Each update contains the prefix, the origin AS, the full AS path, the collector that observed it, and the peer that sent it. By maintaining a persistent WebSocket connection, the site receives updates within seconds of a route change occurring anywhere on the internet.

This is a textbook use case for WebSockets: high-frequency, server-pushed data that the client needs in real time, over a long-lived connection. An HTTP polling approach would either miss updates between polls or waste bandwidth polling when nothing has changed.

Summary

WebSocket is a mature, well-supported protocol that fills a real gap in the HTTP model. It starts with a clever HTTP upgrade handshake that traverses existing infrastructure, then switches to a compact binary framing protocol optimized for bidirectional, low-latency communication. The protocol handles fragmentation, keepalives, and graceful shutdown through well-defined control frames. Masking protects network infrastructure from cache-poisoning attacks. TLS (wss://) protects the channel itself.

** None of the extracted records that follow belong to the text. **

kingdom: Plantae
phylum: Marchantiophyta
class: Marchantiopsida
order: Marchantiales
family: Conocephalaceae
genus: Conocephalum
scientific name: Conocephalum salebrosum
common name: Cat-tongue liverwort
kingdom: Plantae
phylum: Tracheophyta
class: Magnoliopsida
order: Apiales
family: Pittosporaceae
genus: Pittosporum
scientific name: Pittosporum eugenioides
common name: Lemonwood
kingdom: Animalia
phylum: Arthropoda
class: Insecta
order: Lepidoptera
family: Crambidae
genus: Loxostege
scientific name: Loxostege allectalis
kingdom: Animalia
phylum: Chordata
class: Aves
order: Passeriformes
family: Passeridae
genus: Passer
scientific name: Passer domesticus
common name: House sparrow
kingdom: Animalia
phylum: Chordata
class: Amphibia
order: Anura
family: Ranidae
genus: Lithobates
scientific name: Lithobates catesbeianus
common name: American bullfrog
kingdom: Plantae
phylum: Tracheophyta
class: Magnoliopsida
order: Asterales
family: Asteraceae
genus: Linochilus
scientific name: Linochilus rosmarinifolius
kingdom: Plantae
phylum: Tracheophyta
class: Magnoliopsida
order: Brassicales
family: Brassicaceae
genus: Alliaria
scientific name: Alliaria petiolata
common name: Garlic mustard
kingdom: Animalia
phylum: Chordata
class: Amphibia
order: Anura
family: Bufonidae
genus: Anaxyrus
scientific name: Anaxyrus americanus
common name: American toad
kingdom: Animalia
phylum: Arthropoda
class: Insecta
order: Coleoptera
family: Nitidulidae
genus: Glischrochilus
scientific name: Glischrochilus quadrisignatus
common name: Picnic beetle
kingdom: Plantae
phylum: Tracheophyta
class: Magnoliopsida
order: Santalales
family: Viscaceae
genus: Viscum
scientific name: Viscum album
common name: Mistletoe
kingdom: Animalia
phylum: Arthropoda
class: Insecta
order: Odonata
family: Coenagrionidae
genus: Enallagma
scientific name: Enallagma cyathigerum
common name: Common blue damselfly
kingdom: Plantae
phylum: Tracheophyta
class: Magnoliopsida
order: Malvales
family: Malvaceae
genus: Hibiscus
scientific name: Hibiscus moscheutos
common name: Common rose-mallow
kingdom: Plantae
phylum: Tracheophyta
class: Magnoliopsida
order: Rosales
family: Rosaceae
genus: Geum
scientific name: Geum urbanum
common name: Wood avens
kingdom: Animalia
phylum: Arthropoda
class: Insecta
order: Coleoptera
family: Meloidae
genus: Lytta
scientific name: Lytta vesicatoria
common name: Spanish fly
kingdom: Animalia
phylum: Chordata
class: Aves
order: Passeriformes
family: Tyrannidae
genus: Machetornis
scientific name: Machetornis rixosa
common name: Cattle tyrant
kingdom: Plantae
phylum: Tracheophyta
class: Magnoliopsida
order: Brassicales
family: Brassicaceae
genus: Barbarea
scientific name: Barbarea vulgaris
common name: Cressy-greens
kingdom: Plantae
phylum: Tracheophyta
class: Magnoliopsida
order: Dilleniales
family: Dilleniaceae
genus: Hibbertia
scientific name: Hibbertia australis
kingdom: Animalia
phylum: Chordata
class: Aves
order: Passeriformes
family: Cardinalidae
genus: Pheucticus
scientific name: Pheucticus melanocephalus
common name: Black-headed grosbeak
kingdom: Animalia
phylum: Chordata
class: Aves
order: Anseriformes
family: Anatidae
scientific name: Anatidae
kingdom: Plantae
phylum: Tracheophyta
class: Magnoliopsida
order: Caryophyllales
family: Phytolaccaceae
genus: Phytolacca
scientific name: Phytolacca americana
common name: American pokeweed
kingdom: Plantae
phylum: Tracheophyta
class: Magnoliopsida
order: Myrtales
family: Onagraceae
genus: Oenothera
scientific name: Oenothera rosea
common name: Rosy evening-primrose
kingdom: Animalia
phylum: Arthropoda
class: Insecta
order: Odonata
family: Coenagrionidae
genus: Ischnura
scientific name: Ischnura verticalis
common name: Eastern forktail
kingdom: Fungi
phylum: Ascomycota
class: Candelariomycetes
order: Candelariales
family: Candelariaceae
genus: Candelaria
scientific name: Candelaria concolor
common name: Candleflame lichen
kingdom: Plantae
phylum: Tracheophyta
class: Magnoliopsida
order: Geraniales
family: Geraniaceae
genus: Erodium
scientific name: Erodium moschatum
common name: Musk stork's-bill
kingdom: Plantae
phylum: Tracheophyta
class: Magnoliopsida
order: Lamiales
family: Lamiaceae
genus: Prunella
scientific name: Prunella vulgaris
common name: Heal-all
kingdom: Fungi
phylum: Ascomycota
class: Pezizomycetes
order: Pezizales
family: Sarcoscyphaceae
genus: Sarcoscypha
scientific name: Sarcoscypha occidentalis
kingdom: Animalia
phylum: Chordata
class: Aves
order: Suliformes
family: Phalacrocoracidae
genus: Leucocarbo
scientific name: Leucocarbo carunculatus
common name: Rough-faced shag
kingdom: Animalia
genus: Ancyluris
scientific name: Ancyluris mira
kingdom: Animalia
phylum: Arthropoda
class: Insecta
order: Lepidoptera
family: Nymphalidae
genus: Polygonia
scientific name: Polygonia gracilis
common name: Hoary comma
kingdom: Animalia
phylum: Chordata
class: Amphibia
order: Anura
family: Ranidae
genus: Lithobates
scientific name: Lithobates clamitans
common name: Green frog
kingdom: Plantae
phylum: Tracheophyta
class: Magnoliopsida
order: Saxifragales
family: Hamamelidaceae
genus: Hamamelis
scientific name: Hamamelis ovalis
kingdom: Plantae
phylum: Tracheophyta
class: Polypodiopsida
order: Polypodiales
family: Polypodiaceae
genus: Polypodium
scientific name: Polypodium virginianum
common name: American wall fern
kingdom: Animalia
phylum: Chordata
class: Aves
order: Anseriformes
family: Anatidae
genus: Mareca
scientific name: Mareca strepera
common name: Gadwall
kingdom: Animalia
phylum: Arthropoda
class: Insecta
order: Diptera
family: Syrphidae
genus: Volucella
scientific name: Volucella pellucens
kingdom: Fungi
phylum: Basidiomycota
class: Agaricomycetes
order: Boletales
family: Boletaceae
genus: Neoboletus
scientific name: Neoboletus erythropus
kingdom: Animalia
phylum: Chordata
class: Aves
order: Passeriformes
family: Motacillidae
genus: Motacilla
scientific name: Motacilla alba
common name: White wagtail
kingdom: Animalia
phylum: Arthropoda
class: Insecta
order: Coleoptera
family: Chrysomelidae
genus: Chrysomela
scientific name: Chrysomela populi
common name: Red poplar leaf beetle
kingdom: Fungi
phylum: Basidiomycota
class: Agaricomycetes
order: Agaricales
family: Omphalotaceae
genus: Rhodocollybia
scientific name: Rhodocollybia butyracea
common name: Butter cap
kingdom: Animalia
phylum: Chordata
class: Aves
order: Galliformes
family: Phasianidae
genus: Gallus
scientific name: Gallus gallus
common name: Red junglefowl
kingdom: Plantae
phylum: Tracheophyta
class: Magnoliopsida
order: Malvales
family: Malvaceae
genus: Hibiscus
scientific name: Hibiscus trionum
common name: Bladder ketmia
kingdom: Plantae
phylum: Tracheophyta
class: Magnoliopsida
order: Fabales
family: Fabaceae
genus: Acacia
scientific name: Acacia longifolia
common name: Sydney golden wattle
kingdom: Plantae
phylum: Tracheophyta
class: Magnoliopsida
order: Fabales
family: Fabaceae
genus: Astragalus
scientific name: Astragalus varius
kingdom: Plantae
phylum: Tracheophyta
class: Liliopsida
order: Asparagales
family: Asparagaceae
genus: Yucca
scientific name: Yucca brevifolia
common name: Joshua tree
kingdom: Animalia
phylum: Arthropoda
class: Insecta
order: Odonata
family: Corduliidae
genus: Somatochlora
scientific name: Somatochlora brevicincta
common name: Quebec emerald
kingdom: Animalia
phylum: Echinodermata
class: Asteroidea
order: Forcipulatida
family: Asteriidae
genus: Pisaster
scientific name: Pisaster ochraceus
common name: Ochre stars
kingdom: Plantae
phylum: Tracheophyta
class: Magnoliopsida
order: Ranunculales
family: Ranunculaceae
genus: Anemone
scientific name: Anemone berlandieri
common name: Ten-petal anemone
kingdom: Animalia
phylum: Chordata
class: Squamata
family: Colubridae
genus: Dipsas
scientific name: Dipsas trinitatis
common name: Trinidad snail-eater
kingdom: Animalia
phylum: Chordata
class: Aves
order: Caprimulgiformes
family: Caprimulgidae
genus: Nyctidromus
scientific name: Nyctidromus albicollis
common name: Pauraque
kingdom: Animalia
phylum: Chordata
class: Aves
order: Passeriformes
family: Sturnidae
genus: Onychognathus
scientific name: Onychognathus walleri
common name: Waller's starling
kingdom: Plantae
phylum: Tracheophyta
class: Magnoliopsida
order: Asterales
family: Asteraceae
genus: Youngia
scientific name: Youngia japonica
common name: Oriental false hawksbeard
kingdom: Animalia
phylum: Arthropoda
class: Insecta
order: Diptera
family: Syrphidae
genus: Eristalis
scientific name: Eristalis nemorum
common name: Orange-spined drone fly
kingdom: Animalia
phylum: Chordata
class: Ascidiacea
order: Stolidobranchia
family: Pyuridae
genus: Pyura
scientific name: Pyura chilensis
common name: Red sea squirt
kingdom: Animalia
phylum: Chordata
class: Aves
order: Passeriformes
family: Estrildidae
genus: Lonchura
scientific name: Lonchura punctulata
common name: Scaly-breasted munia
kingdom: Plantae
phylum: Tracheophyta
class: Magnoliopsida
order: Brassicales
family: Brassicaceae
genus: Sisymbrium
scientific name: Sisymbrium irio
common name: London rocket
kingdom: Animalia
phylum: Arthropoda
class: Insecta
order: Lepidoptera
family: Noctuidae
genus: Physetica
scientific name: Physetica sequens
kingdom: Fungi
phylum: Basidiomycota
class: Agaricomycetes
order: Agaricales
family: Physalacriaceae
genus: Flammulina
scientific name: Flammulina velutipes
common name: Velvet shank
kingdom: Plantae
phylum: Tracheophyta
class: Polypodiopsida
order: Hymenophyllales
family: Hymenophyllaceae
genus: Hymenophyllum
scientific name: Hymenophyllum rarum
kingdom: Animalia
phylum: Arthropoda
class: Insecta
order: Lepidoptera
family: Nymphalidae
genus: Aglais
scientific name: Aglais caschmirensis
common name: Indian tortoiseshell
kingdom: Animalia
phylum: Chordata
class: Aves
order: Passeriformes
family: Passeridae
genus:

For scaling, the stateful nature of WebSocket connections demands different architectural patterns than stateless HTTP — sticky sessions, external state stores, and message brokers for fan-out. Libraries like Socket.IO add reliability features at the cost of protocol lock-in. Looking forward, WebTransport over QUIC will eventually supersede WebSockets for applications that need unreliable messaging, multi-stream multiplexing, or freedom from TCP's head-of-line blocking.

You can see WebSockets in action on this site: the BGP data displayed when you look up an IP address or ASN is collected via a persistent WebSocket connection to RIPE's global route collectors.